═══ Data under study ═══

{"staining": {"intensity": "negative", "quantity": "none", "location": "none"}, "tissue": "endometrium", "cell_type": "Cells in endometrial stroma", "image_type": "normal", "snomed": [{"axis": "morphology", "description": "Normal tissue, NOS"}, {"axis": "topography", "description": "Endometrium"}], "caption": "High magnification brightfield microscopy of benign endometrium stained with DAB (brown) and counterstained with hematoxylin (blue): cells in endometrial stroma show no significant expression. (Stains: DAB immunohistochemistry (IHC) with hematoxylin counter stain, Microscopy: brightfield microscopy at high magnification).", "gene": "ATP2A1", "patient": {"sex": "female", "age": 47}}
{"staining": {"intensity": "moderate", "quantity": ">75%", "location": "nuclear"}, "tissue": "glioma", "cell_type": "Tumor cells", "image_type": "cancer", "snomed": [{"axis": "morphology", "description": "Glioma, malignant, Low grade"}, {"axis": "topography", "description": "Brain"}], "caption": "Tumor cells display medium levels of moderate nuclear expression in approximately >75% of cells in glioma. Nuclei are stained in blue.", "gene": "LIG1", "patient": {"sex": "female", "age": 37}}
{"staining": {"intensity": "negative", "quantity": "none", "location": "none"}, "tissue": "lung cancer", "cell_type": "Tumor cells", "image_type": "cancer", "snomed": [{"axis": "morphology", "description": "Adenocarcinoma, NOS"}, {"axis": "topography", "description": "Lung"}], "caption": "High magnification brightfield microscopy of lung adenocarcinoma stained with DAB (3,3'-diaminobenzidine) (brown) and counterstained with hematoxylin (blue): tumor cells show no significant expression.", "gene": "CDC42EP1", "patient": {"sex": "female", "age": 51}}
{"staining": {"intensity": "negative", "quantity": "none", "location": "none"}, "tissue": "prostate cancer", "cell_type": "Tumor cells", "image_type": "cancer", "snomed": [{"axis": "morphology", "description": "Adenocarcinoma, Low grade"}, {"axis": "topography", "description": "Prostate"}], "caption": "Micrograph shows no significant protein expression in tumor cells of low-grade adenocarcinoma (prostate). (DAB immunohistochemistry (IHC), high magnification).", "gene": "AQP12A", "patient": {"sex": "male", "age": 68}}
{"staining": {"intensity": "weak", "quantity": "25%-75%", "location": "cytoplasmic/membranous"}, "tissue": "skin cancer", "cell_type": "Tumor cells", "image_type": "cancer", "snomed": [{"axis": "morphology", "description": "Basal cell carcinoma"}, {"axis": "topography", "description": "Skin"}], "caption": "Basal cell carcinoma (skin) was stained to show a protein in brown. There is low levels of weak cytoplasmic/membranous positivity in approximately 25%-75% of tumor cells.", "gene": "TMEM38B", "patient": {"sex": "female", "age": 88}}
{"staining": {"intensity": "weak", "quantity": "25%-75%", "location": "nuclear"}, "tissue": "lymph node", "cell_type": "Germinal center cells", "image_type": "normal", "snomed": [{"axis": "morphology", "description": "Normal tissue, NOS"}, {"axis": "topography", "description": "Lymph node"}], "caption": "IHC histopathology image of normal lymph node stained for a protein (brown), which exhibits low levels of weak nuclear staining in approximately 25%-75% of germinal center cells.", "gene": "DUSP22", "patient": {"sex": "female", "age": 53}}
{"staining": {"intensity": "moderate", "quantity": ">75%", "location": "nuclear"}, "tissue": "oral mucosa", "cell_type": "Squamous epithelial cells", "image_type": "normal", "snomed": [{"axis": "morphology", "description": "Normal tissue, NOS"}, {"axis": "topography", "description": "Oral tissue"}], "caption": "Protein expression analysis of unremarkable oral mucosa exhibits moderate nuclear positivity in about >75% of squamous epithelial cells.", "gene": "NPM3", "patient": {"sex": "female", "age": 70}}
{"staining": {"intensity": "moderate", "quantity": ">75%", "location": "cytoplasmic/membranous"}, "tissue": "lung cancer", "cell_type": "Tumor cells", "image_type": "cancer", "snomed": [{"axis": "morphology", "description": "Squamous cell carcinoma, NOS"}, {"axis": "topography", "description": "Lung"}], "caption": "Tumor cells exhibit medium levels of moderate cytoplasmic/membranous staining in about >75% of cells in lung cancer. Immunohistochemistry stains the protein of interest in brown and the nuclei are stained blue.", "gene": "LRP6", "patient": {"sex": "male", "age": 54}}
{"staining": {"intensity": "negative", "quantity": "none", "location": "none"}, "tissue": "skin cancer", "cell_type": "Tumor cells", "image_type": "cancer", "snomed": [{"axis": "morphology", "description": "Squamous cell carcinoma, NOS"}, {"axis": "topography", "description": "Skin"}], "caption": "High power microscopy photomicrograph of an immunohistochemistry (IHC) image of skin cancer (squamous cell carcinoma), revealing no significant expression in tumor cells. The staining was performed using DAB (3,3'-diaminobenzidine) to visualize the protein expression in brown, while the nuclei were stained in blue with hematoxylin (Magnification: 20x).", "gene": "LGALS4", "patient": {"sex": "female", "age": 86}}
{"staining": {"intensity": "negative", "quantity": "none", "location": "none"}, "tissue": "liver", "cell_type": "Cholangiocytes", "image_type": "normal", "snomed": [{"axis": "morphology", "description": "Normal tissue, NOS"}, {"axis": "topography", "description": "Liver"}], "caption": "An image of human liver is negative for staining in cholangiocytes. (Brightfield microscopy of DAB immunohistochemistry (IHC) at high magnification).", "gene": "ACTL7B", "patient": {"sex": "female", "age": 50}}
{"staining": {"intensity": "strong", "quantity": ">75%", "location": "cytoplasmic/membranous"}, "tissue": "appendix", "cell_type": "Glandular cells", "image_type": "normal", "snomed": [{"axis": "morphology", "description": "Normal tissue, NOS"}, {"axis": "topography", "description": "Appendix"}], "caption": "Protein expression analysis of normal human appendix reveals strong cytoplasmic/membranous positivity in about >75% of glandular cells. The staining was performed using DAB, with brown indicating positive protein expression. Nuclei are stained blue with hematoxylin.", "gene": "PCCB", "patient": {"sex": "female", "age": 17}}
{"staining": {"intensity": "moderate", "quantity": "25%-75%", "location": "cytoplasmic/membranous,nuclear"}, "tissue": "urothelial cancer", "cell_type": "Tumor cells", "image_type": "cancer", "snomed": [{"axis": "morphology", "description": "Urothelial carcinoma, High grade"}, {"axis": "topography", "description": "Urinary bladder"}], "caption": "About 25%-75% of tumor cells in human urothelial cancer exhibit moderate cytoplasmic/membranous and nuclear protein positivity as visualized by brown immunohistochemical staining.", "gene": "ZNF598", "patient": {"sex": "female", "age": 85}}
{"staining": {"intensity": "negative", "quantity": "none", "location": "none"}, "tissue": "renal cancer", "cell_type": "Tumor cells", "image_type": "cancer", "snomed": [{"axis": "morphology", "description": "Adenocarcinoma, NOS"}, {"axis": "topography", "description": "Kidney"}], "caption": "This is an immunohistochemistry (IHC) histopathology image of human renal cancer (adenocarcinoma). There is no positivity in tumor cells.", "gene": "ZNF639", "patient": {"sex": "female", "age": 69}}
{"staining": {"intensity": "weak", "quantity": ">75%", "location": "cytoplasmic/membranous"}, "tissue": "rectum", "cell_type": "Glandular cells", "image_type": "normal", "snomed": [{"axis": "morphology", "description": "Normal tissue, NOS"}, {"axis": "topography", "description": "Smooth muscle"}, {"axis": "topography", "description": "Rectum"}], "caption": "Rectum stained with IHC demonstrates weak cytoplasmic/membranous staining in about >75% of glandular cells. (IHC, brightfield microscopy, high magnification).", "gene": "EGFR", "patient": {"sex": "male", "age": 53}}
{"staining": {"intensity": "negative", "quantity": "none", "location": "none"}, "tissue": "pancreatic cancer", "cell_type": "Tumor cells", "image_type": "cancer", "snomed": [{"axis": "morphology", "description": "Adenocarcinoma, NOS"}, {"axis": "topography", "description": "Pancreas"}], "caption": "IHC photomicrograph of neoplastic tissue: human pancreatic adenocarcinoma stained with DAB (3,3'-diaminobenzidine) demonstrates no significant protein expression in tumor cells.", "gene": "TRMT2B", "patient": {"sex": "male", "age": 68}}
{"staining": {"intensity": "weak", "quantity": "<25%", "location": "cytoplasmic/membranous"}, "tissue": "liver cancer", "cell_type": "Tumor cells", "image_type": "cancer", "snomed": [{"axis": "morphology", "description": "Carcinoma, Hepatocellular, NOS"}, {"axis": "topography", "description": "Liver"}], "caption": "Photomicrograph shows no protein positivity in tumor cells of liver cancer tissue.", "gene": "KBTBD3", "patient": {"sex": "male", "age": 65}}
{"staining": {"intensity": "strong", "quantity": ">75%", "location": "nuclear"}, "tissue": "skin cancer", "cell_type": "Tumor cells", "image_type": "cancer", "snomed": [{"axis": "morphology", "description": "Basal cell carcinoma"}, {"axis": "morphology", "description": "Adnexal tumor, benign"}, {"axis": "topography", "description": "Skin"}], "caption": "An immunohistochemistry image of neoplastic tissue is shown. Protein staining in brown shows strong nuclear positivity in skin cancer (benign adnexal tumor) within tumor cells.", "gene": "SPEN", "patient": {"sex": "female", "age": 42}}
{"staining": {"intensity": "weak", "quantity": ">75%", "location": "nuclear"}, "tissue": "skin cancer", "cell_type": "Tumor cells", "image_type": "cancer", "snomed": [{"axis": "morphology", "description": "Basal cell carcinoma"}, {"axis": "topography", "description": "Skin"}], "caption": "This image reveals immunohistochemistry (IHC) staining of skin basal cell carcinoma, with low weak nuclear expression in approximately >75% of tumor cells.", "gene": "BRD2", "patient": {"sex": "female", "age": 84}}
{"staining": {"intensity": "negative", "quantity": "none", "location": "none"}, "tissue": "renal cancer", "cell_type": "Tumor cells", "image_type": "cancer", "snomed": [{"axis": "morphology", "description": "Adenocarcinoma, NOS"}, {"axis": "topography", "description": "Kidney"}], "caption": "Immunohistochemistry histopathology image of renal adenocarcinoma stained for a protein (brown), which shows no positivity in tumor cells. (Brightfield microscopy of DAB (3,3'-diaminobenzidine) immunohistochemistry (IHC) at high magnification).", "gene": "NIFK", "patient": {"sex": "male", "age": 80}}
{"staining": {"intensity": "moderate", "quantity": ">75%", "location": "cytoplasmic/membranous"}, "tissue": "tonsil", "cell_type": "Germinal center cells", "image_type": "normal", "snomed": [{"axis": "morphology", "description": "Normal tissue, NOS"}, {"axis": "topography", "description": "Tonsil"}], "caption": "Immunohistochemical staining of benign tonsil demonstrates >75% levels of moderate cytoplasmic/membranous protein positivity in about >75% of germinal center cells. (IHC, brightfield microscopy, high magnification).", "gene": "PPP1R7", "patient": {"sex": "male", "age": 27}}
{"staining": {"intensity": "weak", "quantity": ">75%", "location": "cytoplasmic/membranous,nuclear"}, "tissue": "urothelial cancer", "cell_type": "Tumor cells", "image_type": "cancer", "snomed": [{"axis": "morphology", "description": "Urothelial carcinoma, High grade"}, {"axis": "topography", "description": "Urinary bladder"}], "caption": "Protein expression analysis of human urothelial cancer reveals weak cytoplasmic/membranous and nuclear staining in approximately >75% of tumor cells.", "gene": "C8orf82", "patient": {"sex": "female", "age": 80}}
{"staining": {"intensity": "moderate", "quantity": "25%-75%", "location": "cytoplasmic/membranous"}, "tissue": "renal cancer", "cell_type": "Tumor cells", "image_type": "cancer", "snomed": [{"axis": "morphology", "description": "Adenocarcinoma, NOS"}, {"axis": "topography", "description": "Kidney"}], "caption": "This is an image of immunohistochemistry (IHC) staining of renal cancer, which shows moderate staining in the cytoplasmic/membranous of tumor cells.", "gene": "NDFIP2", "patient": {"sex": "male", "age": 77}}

═══

Please list every line of the records that contains "medium".

** Result for this exercise **
{"staining": {"intensity": "moderate", "quantity": ">75%", "location": "nuclear"}, "tissue": "glioma", "cell_type": "Tumor cells", "image_type": "cancer", "snomed": [{"axis": "morphology", "description": "Glioma, malignant, Low grade"}, {"axis": "topography", "description": "Brain"}], "caption": "Tumor cells display medium levels of moderate nuclear expression in approximately >75% of cells in glioma. Nuclei are stained in blue.", "gene": "LIG1", "patient": {"sex": "female", "age": 37}}
{"staining": {"intensity": "moderate", "quantity": ">75%", "location": "cytoplasmic/membranous"}, "tissue": "lung cancer", "cell_type": "Tumor cells", "image_type": "cancer", "snomed": [{"axis": "morphology", "description": "Squamous cell carcinoma, NOS"}, {"axis": "topography", "description": "Lung"}], "caption": "Tumor cells exhibit medium levels of moderate cytoplasmic/membranous staining in about >75% of cells in lung cancer. Immunohistochemistry stains the protein of interest in brown and the nuclei are stained blue.", "gene": "LRP6", "patient": {"sex": "male", "age": 54}}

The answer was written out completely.